"""
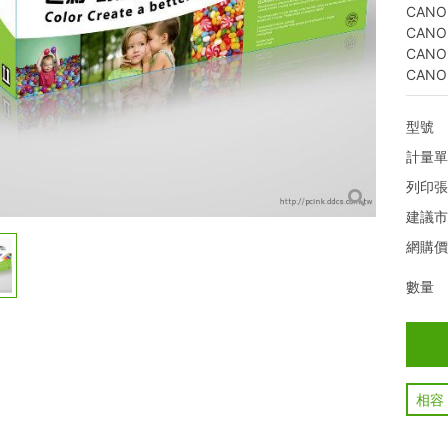
CANO
CANO
CANO
CANO
型號
計量
列印
建議
網購
數量
相容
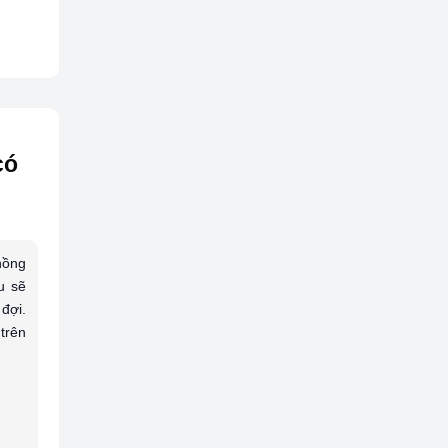
có
hồng
u sẽ
đợi.
trên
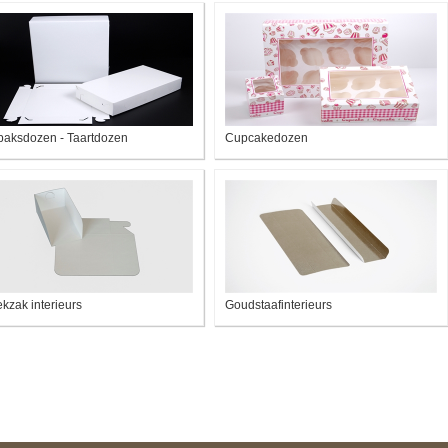
aksdozen - Taartdozen
Cupcakedozen
kzak interieurs
Goudstaafinterieurs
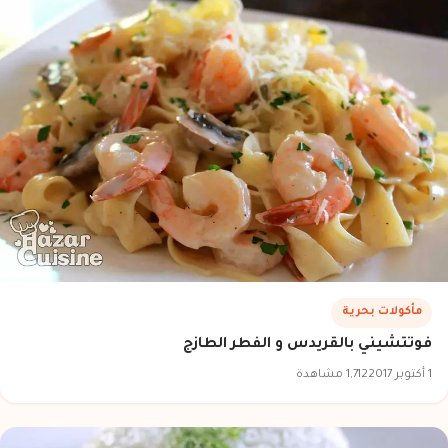
مأكولات بحرية
فوتتشيني بالقريدس و الفطر الطازج
1 أكتوبر 2017
1,712 مشاهدة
"""
Without the pictures, repeat every line of the material above exactly.

* _Output of the exercise_
CANO
CANO
CANO
CANO
型號
計量
列印
建議
網購
數量
相容
có
hồng
u sẽ
đợi.
trên
aksdozen - Taartdozen
Cupcakedozen
kzak interieurs
Goudstaafinterieurs
مأكولات بحرية
فوتتشيني بالقريدس و الفطر الطازج
1 أكتوبر 2017
1,712 مشاهدة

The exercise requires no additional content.